- [TASK DETAILS]: Identify each line in the items below that contains the word "Protection", and copy those lines.

[Stored records]
• • • • •
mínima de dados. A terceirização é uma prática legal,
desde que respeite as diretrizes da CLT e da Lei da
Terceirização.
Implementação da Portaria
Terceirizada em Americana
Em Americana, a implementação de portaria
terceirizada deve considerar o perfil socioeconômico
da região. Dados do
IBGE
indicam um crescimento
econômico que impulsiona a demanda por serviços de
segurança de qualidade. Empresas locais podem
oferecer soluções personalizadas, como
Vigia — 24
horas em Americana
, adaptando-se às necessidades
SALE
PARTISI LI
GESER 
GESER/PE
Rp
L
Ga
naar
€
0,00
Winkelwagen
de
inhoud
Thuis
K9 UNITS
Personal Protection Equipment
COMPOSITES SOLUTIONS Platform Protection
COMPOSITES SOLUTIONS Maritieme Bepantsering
• • • • •
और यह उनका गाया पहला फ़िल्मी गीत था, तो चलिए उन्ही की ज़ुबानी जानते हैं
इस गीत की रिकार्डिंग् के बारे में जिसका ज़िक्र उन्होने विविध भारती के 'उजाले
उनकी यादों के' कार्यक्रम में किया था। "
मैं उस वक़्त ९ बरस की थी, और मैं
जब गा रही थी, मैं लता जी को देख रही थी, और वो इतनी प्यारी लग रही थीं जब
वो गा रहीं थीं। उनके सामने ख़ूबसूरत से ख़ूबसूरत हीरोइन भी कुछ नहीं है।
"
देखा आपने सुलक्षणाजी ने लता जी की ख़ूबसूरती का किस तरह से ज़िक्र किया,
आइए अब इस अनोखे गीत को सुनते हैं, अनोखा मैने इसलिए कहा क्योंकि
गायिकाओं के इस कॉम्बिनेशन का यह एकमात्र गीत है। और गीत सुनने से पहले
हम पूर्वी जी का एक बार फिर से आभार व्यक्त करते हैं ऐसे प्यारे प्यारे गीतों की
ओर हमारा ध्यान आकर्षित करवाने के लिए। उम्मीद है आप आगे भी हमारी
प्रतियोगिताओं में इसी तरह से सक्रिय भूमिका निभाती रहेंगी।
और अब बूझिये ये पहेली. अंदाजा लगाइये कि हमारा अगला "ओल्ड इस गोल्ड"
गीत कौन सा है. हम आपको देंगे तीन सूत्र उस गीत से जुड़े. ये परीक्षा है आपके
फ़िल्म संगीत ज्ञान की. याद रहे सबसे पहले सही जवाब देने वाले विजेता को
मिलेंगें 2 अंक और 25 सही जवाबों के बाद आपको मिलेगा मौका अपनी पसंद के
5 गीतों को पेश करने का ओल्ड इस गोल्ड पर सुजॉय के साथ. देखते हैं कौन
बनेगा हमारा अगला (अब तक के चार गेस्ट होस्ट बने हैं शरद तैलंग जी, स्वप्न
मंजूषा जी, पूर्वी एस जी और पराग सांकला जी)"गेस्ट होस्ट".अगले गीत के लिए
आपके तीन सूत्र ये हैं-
• • • • •
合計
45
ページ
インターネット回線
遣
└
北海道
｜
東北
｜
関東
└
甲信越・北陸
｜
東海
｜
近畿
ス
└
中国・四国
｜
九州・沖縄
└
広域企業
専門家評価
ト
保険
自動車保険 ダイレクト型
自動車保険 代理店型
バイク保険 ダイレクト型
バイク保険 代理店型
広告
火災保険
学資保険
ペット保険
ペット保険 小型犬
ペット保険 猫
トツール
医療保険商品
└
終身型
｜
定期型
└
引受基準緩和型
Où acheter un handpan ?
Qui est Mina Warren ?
• • • • •
- [ANSWER TO THE EXERCISE]:
Personal Protection Equipment
COMPOSITES SOLUTIONS Platform Protection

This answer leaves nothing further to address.